[Data for analysis — start]

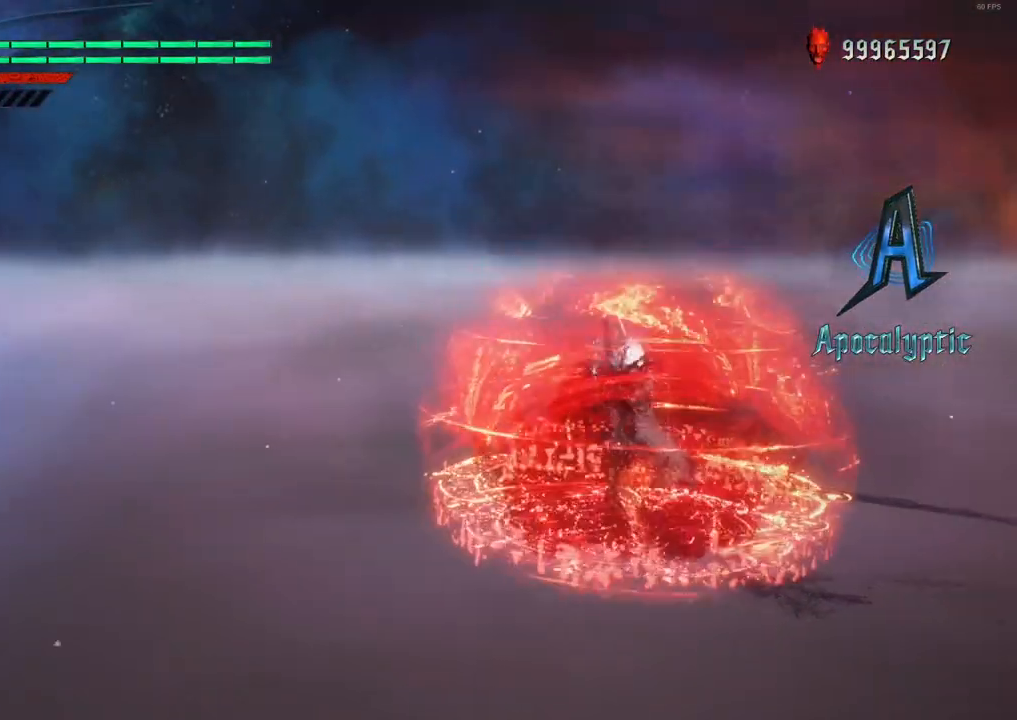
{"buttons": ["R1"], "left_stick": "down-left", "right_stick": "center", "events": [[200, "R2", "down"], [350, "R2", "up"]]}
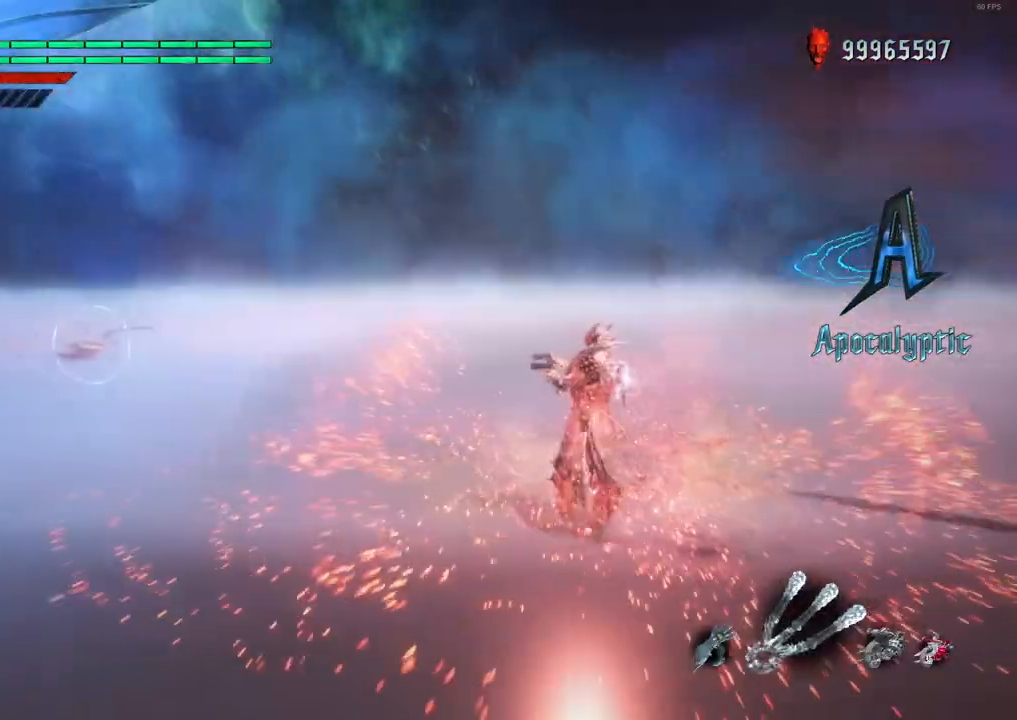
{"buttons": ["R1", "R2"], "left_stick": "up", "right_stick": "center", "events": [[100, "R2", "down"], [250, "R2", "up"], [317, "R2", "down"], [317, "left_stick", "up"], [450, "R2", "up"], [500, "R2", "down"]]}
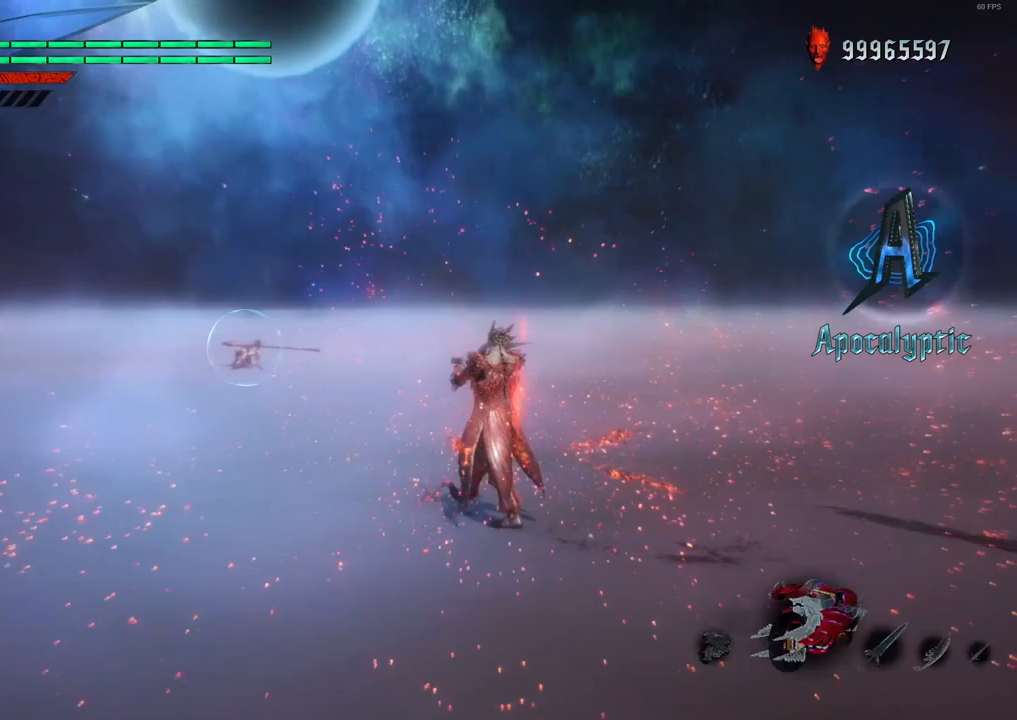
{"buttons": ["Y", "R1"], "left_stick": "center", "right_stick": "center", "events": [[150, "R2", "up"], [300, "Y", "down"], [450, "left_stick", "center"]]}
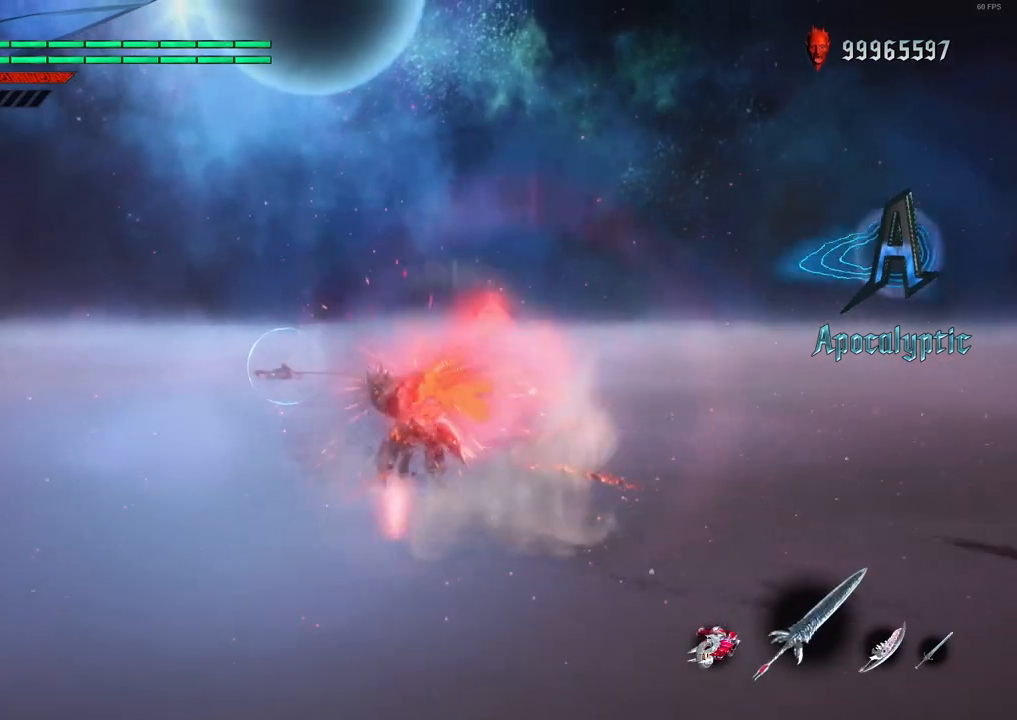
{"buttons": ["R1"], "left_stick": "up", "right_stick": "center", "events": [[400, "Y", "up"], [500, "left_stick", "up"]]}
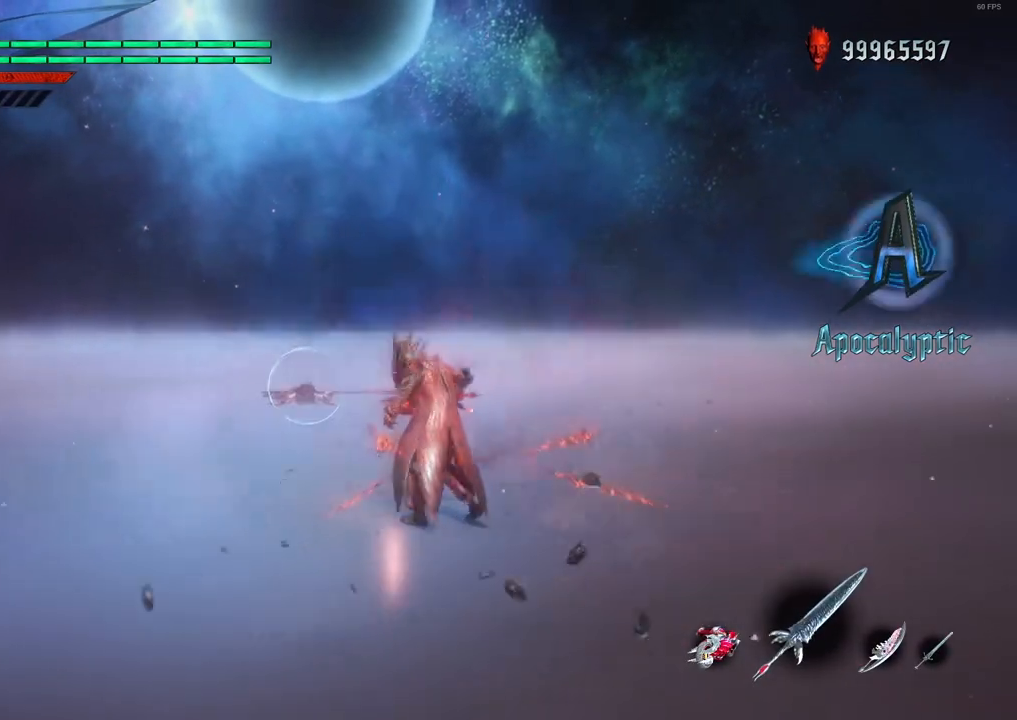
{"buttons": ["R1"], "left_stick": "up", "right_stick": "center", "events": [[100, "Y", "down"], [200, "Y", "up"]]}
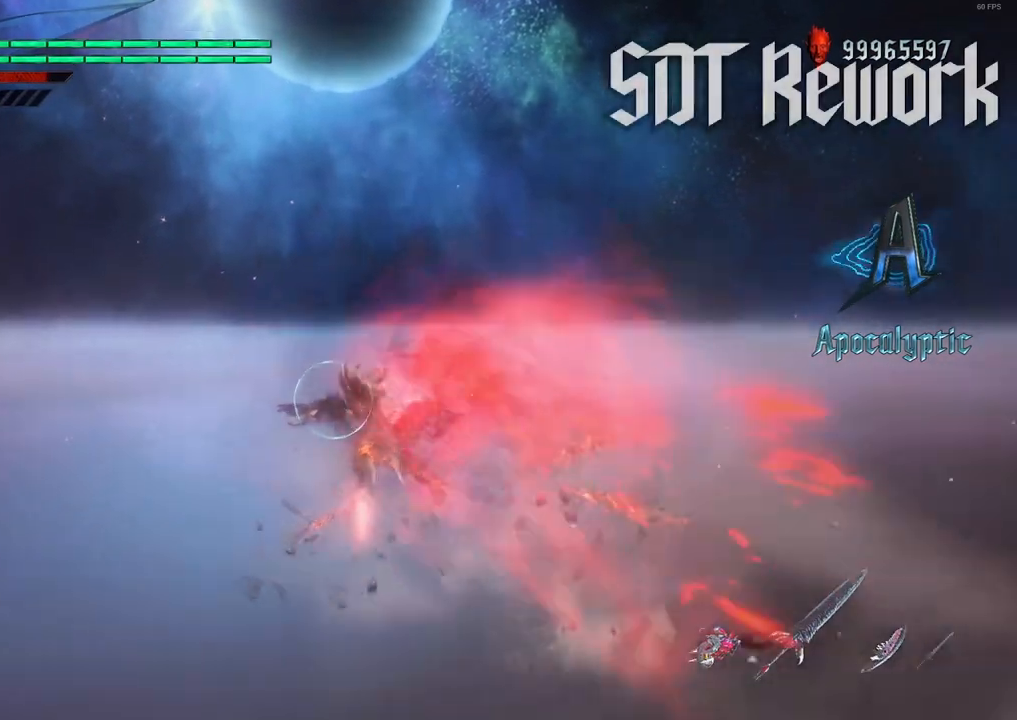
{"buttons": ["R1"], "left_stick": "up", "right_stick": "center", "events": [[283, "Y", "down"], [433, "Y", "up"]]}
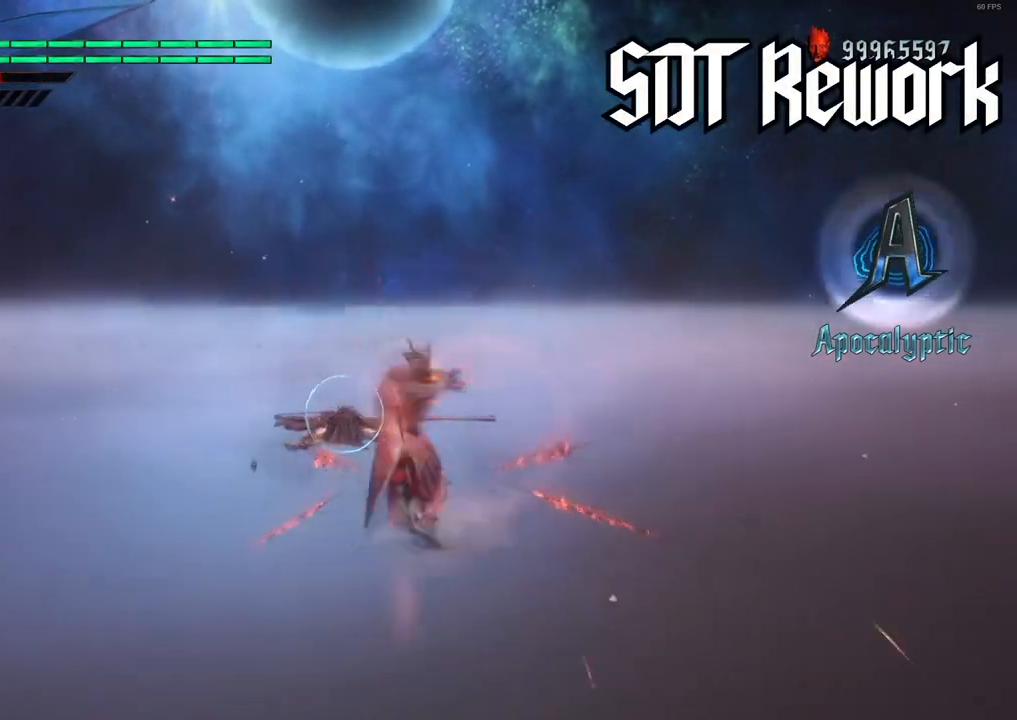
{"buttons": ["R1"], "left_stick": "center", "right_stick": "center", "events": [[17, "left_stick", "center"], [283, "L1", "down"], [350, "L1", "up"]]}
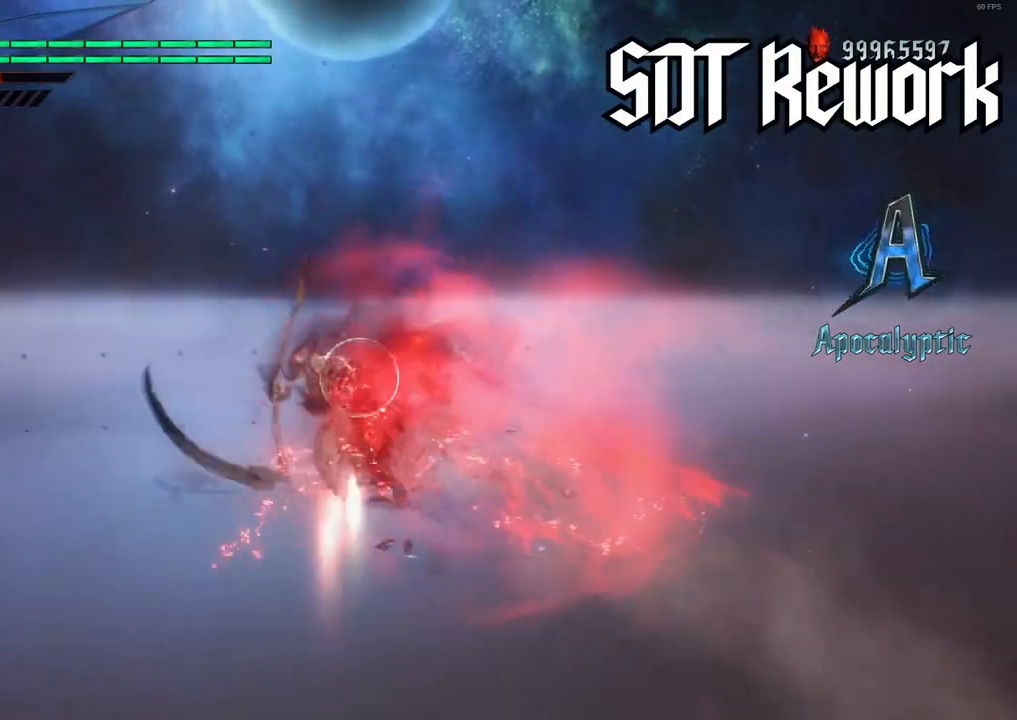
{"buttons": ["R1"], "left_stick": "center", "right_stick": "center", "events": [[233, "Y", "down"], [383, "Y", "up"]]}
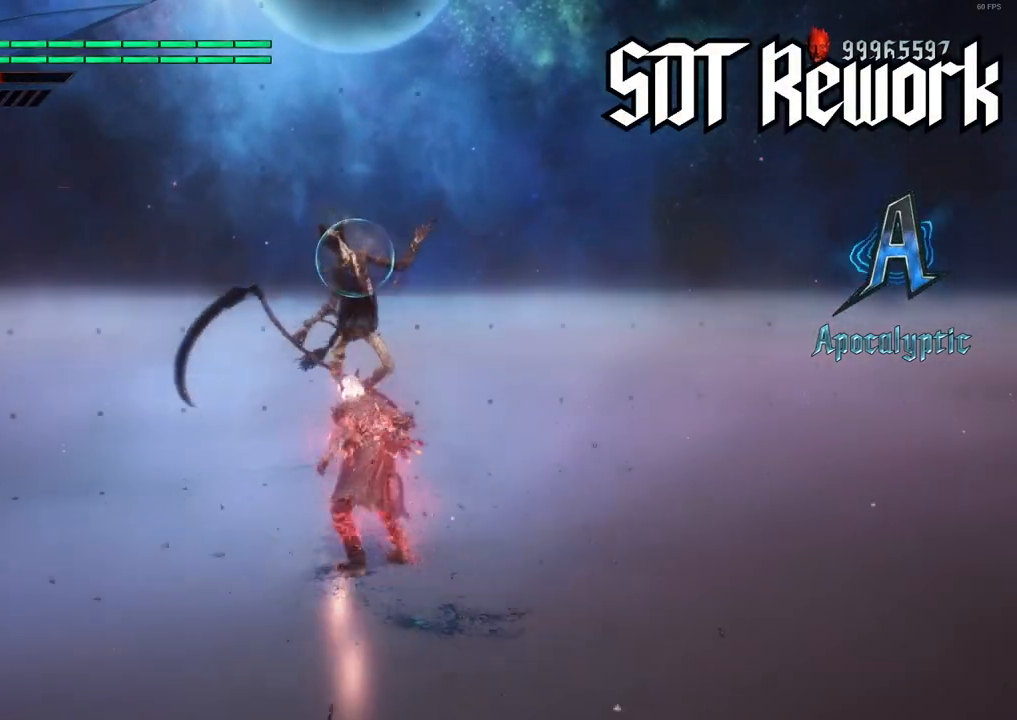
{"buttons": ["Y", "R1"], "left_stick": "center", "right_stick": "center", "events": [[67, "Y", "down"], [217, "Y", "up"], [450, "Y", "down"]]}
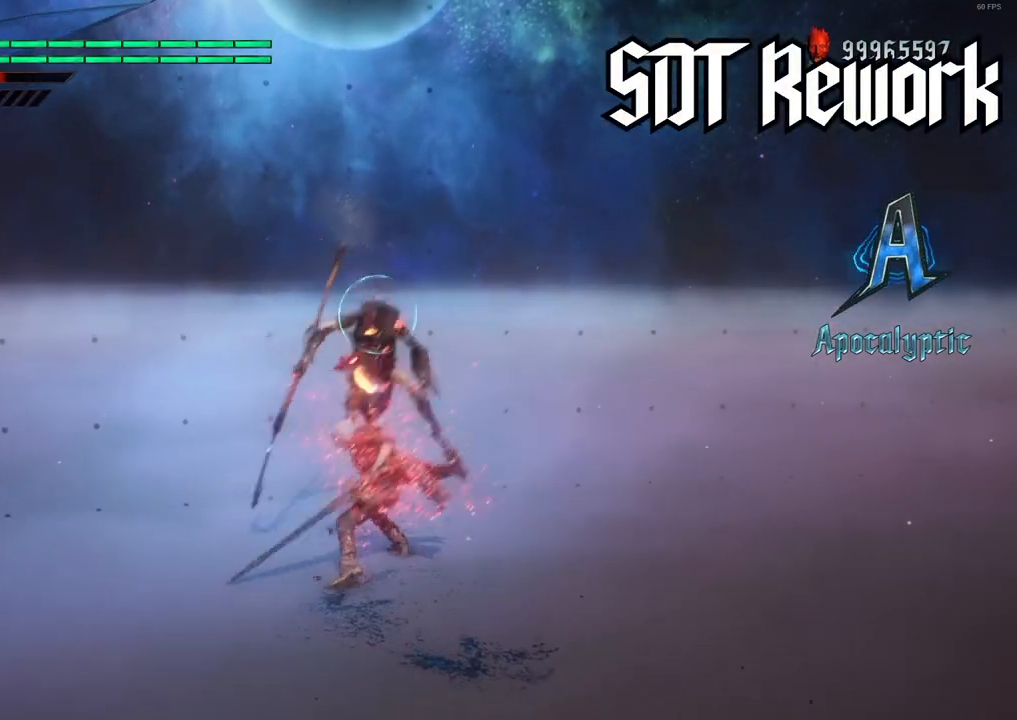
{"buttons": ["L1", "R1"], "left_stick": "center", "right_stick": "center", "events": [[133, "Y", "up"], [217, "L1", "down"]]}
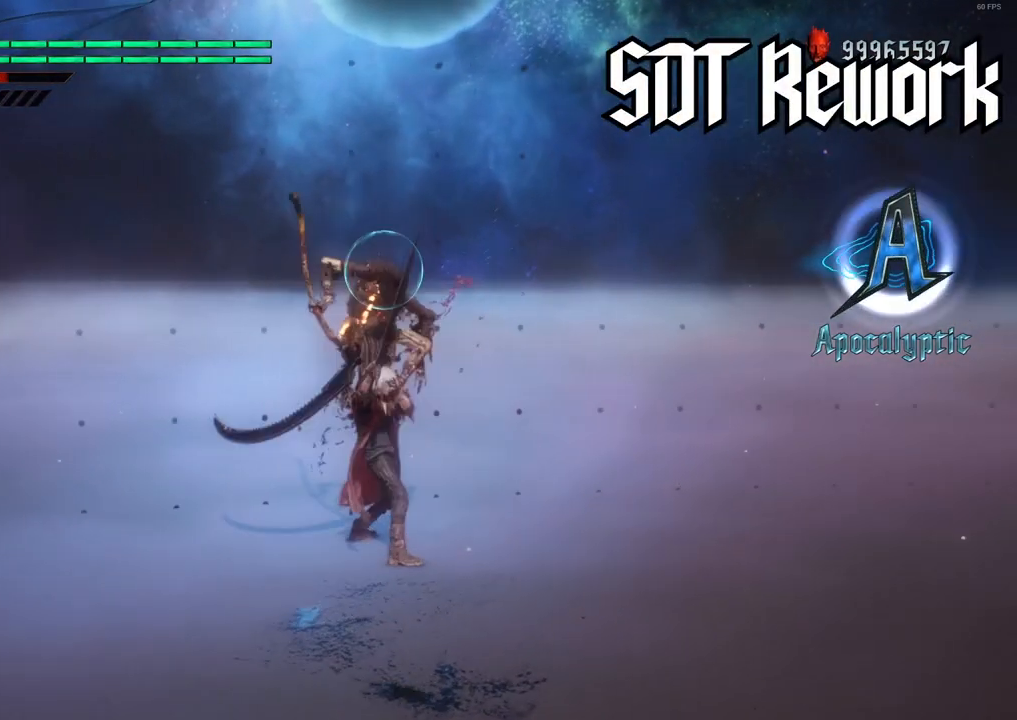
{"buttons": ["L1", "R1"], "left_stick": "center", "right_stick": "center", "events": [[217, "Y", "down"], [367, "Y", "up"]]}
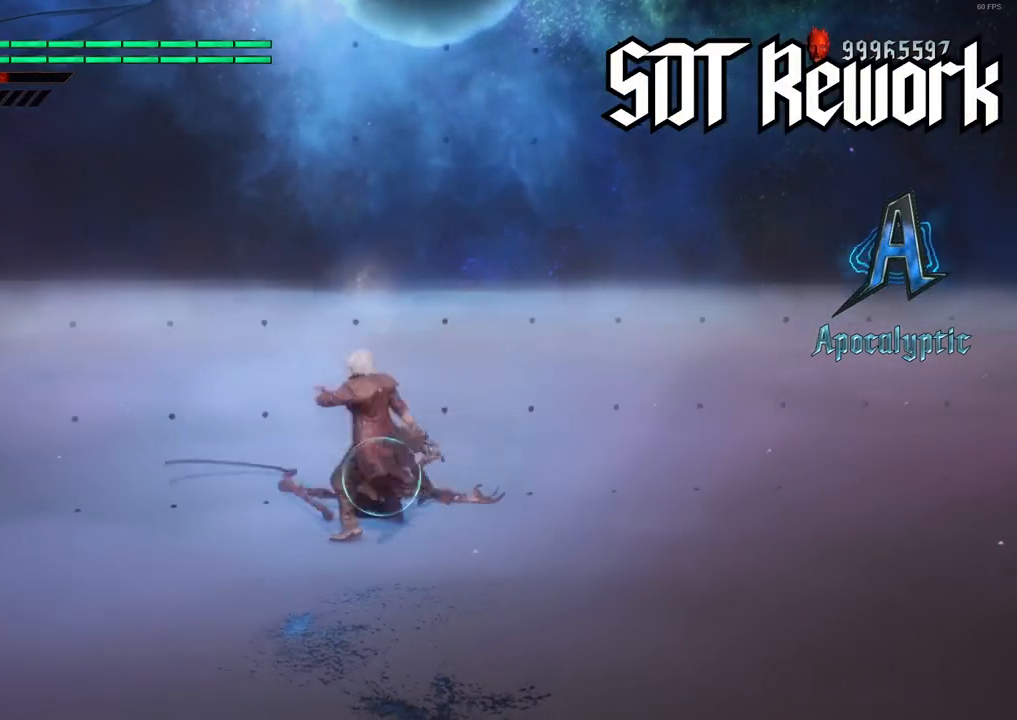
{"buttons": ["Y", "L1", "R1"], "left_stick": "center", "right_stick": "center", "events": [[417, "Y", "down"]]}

[Data for analysis — finish]

### [Work request]
Would you transcribe each of the entries exactly, skipping the pictures?

### [Solved exercise]
{"buttons": ["R1"], "left_stick": "down-left", "right_stick": "center", "events": [[200, "R2", "down"], [350, "R2", "up"]]}
{"buttons": ["R1", "R2"], "left_stick": "up", "right_stick": "center", "events": [[100, "R2", "down"], [250, "R2", "up"], [317, "R2", "down"], [317, "left_stick", "up"], [450, "R2", "up"], [500, "R2", "down"]]}
{"buttons": ["Y", "R1"], "left_stick": "center", "right_stick": "center", "events": [[150, "R2", "up"], [300, "Y", "down"], [450, "left_stick", "center"]]}
{"buttons": ["R1"], "left_stick": "up", "right_stick": "center", "events": [[400, "Y", "up"], [500, "left_stick", "up"]]}
{"buttons": ["R1"], "left_stick": "up", "right_stick": "center", "events": [[100, "Y", "down"], [200, "Y", "up"]]}
{"buttons": ["R1"], "left_stick": "up", "right_stick": "center", "events": [[283, "Y", "down"], [433, "Y", "up"]]}
{"buttons": ["R1"], "left_stick": "center", "right_stick": "center", "events": [[17, "left_stick", "center"], [283, "L1", "down"], [350, "L1", "up"]]}
{"buttons": ["R1"], "left_stick": "center", "right_stick": "center", "events": [[233, "Y", "down"], [383, "Y", "up"]]}
{"buttons": ["Y", "R1"], "left_stick": "center", "right_stick": "center", "events": [[67, "Y", "down"], [217, "Y", "up"], [450, "Y", "down"]]}
{"buttons": ["L1", "R1"], "left_stick": "center", "right_stick": "center", "events": [[133, "Y", "up"], [217, "L1", "down"]]}
{"buttons": ["L1", "R1"], "left_stick": "center", "right_stick": "center", "events": [[217, "Y", "down"], [367, "Y", "up"]]}
{"buttons": ["Y", "L1", "R1"], "left_stick": "center", "right_stick": "center", "events": [[417, "Y", "down"]]}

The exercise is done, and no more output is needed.